■ **Exercise A**: Reproduce the Delton parts thread from "## Pete Thornton" up to and including "Mik (Jan 2, 2008)".
■ **Exercise B**: In the Delton parts thread, where does Dansgscale say the small toothed belts and pulleys came from?

Segment Start: Selected text

I'll bet you don't have the brass covers for the front of the cylinders either, and you'd better double check you have mirror image crossheads, not two for the same side.

Other than that, the NOS delton stuff is a GREAT source for kitbashing bits at a reasonable price, while getting parts out of Aristocrap can be..... about the same as Botchmann


----------



## Pete Thornton (Jan 2, 2008)

There's a guy on eBayu selling old Delton stock (search for "Delton Trains".) His C-16 kit includes wheel inserts and chassis for $24.99: 

http://cgi.ebay.com/DELTON-C-16-2-8...3ca9005c38


----------



## Mik (Jan 2, 2008)

Posted By Pete Thornton on 11 Jan 2010 08:09 AM 
There's a guy on eBayu selling old Delton stock (search for "Delton Trains".) His C-16 kit includes wheel inserts and chassis for $24.99: 

http://cgi.ebay.com/DELTON-C-16-2-8...3ca9005c38 


*Wheel* *inserts* not *wheels*, and *bare* *chassis casting*, not r*olling chassis w/ drive parts *you just get the plastic center parts and long base. Great for repairs, not so good to try to build a c-16 on the cheap from... You'll spend more on what's NOT there (if you can even find it) than you would buying the whole thing RTR from Aristo. Want just those inserts? I have about 10 of them here I haven't figured a use for yet. I cut the chassis apart.


So what ARE the Delton parts actually good for? 



Just about everything above the drivers on this is NoS Delton









Does that cab look a little familiar?










or this one? It's new tender will be constructed with a Delton shell as well










My current New Year's scratchbuild challenge project is using a lot of those c-16 parts as well... see if you can pick them out.


----------



## Dansgscale (Jan 9, 2010)

I saw that guy out on Ebay that had the old delton parts, but from what I saw, he didn't have anything I needed and didn't already have. Though I might buy one of those $24.95 kit thingy just to make up a boneyard derlic. I looked at the belt drive that Aristo-craft is now using and I am going to try and do something like it using a nice pittman motor that I have and some small toothed belts and pulleys that I have taken out of some old Inkjet printers. They look pretty close to what Aristo-craft is using. The Side rods I have are the original ones with the round holes, but I am going to make some out of brass.

Segment End: Selected text
Segment Start: Listed records

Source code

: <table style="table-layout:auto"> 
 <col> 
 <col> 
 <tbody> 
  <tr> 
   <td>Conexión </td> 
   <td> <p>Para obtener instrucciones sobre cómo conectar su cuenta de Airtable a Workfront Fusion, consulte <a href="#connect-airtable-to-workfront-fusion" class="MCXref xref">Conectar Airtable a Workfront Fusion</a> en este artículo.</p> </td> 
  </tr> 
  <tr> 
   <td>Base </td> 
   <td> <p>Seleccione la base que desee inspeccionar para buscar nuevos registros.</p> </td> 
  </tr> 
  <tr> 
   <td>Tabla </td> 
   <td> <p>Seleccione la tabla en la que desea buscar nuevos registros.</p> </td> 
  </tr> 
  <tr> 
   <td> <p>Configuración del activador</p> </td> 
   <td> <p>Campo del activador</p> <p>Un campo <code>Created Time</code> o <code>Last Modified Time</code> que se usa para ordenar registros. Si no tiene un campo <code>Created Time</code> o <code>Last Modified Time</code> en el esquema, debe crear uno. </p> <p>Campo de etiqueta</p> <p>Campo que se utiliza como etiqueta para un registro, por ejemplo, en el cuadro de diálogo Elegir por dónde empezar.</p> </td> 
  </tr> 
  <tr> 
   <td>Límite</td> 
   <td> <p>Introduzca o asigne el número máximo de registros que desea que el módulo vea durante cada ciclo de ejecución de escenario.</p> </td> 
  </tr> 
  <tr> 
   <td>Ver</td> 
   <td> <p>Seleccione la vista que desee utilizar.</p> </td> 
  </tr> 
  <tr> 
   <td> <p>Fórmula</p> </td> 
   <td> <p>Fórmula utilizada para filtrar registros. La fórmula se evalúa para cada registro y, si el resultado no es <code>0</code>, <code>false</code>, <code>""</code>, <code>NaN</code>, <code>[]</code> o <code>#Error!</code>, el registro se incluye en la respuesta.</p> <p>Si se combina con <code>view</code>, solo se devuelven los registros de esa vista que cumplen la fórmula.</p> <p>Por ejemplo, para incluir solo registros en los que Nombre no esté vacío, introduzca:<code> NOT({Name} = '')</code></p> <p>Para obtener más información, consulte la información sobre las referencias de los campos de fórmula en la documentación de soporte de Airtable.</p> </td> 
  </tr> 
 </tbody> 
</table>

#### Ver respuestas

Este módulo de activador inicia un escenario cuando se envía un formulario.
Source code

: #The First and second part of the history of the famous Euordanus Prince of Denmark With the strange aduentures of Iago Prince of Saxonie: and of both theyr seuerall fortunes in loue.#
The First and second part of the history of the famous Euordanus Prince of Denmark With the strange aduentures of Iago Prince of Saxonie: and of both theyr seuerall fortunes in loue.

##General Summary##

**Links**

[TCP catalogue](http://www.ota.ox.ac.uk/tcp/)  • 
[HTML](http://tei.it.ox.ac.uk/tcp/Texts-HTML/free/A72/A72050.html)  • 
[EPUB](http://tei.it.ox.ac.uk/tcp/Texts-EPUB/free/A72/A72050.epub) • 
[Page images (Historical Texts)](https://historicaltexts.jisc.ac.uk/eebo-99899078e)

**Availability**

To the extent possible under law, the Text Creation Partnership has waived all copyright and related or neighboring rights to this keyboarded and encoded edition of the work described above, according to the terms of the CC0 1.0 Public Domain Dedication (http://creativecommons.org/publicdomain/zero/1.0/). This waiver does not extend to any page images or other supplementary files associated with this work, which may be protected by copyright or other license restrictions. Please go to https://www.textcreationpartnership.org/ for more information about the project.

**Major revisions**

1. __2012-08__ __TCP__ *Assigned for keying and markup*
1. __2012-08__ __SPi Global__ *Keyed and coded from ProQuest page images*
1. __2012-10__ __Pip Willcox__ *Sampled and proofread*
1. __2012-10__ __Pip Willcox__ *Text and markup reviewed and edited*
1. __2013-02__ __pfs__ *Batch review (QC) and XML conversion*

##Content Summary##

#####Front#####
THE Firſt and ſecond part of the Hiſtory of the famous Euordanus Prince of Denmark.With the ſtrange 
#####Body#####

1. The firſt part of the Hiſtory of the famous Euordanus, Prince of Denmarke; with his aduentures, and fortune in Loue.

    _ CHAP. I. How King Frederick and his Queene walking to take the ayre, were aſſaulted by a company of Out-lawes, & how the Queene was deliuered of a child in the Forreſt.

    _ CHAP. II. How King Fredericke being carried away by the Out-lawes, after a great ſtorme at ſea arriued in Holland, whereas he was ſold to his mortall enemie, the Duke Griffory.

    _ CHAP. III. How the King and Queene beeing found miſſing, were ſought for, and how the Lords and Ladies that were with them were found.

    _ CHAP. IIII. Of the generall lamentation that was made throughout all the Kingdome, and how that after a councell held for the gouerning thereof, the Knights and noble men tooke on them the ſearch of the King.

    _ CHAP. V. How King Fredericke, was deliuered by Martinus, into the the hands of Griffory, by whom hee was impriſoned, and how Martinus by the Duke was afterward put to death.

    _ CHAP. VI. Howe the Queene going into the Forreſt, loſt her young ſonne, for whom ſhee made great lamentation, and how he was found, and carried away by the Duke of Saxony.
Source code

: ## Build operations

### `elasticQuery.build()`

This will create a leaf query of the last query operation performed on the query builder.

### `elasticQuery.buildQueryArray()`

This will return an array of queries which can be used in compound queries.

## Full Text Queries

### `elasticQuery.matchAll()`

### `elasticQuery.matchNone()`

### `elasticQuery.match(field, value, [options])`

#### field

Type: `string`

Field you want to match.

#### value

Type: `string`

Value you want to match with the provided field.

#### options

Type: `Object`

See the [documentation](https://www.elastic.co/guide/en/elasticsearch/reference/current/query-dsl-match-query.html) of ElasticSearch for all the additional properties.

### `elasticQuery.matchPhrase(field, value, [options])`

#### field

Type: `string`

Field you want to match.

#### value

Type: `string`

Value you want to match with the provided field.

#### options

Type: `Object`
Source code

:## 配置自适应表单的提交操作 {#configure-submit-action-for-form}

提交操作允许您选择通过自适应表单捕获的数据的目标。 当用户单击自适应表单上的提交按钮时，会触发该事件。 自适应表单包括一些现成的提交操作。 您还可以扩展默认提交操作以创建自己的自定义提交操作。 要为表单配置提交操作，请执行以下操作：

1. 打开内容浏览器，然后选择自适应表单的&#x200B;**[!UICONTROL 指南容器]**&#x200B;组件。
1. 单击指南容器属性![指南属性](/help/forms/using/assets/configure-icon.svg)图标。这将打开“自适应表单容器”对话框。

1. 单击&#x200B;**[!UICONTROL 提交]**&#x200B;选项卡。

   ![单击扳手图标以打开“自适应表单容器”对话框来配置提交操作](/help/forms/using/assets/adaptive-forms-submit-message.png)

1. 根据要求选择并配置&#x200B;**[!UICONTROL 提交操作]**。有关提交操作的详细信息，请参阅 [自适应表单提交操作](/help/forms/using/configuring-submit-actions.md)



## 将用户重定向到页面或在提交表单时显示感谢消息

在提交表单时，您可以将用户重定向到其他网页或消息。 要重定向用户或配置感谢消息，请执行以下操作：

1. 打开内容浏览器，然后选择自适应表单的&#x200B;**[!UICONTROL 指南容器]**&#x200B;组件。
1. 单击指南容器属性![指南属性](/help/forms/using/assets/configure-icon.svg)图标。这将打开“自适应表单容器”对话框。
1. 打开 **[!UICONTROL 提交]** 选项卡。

Segment End: Listed records

■ **Your response A**:
## Pete Thornton (Jan 2, 2008)

There's a guy on eBayu selling old Delton stock (search for "Delton Trains".) His C-16 kit includes wheel inserts and chassis for $24.99: 

http://cgi.ebay.com/DELTON-C-16-2-8...3ca9005c38


----------



## Mik (Jan 2, 2008)

■ **Your response B**: They were taken out of some old inkjet printers.